Do you ever wonder why your cat does the things they do and how you can tell if they love you? From kneading to head butting, cats are certainly unique and sometimes mysterious creatures. While dog behaviors are usually easy to interpret, cats are a little more difficult to read. Check out these five ways that cats show affection, and see which ones apply to YOUR cat, and if you have any questions, give us a call.


Does your cat ever walk in place, slowly lifting one paw at a time on something soft like your lap or stomach as you’re taking a nap? This behavior is known as kneading, which kittens do against their mothers to stimulate milk production. Since this behavior is associated with the happiness from a meal for a kitten, experts believe it’s a sign of affection for an adult cat. So the next time you feel those paws pressing on your body, just know it’s just your cat saying they love you.

Head Butting

While it may not SOUND like an affectionate behavior, when your cat butts (also known as head bunting) their head against you, facial pheromones are deposited. Feline facial pheromones are used to mark surfaces as safe and trustworthy, so when your cat head butts you, they’re actually saying “I trust you.”

Back Rolling

When your cat rolls on their back, exposing their belly, it often means they’re trying to get your attention (usually for food). Since this is a vulnerable position for an animal to be in, a cat puts itself in this position ONLY around someone it trusts. In your cat’s case, this “someone” is you! The “tummy up” position is a sign that your cat loves you and feels safe in your company.

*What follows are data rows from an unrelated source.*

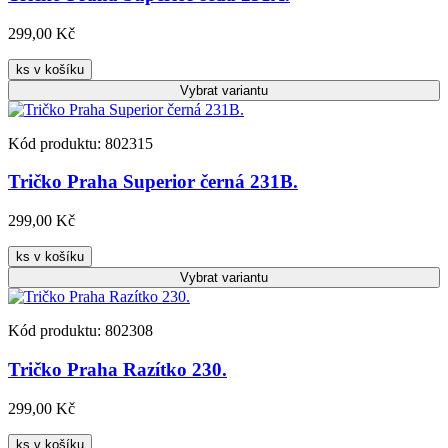
299,00 Kč
ks v košíku
Vybrat
variantu
Kód produktu: 802315
Tričko Praha Superior černá 231B.
299,00 Kč
ks v košíku
Vybrat
variantu
Kód produktu: 802308
Tričko Praha Razítko 230.
299,00 Kč
ks v košíku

Many people associate purring with contentment in the feline world, but cats can purr for a number of reasons. However, if your cat purrs when they’re kneading you or when you’re petting their head, chances are those purrs mean your cat is relaxed and happy with you. And did you know purring can lower a cat’s blood pressure and reduce stress? So never miss an opportunity to pet your feline friend to get them purring!

Slow Blinking

Obviously, in order for a cat to be alert, its eyes need to be open, so if your cat chooses to slowly blink their eyes, it’s another sign of trust. If you blink slowly at your cat in return, it lets them know that you’re trustworthy and that you trust them, too!